THE PROBLEM => Look for the line that has "middle mcp: (321, 144)" in the material below; please repeat it and every line after it, exactly, up to and including the line that has "pinky tip: (354, 205)", and nothing else.

RECORDED INFORMATION =>
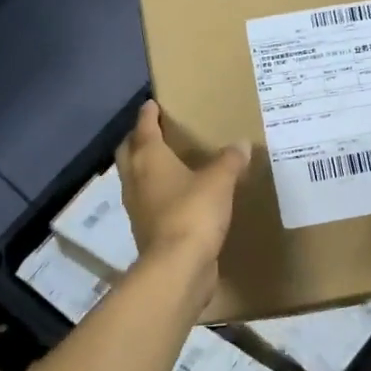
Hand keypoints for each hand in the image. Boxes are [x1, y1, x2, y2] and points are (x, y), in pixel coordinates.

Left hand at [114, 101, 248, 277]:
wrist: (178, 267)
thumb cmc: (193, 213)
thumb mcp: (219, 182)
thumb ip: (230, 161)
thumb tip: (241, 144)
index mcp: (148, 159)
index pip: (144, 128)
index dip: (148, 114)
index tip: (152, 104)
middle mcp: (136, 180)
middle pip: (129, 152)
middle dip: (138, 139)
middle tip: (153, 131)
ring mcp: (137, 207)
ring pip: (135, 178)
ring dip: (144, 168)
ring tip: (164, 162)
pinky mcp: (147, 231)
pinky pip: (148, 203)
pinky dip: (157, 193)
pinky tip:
---
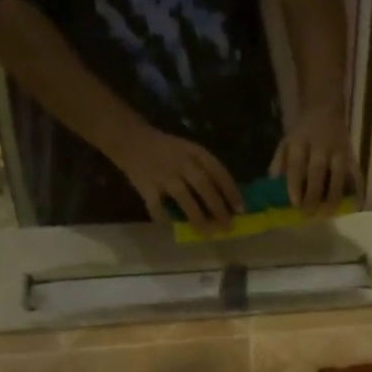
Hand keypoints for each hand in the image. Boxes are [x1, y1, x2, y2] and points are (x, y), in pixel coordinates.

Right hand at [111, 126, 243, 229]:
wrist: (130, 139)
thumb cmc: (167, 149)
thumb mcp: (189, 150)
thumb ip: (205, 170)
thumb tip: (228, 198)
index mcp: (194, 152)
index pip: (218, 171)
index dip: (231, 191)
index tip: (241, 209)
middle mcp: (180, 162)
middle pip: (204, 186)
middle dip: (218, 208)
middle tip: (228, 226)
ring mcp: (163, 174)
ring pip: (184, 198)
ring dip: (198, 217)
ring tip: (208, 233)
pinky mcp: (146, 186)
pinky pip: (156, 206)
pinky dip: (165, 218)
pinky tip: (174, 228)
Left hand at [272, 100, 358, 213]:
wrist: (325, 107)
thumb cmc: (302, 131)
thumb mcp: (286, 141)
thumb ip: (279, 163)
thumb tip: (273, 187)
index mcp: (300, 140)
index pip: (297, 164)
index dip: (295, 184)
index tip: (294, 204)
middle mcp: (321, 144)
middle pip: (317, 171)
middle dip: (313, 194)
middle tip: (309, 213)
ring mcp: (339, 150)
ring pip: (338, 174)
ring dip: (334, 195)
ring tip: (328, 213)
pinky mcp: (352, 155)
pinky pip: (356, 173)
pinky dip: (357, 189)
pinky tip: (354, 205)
---
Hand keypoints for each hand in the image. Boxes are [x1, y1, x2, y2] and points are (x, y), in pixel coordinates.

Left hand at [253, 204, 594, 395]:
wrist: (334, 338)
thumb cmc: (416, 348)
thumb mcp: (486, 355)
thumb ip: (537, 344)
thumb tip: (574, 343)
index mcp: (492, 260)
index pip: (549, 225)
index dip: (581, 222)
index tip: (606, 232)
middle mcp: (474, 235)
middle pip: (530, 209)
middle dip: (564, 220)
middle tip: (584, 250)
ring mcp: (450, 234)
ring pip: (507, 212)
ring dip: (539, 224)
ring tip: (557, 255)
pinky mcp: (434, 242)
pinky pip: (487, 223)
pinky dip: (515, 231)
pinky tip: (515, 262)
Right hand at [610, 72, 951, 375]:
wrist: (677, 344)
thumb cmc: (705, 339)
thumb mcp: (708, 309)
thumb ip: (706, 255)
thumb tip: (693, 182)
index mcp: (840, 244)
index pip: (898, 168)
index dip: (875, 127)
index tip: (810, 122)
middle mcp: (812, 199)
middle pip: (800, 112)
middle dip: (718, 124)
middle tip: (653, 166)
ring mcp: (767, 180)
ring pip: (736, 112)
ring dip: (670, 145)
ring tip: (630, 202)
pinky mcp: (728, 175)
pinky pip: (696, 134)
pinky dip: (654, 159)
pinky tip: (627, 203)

EXERCISE RESPONSE =>
middle mcp: (321, 144)
middle pip: (317, 171)
middle dip: (313, 194)
middle tip: (309, 213)
ring mcp: (339, 150)
ring pip: (338, 174)
ring dip: (334, 195)
ring tip: (328, 213)
pinky mcp: (352, 155)
pinky pip: (356, 173)
pinky dip: (357, 189)
pinky tip: (354, 205)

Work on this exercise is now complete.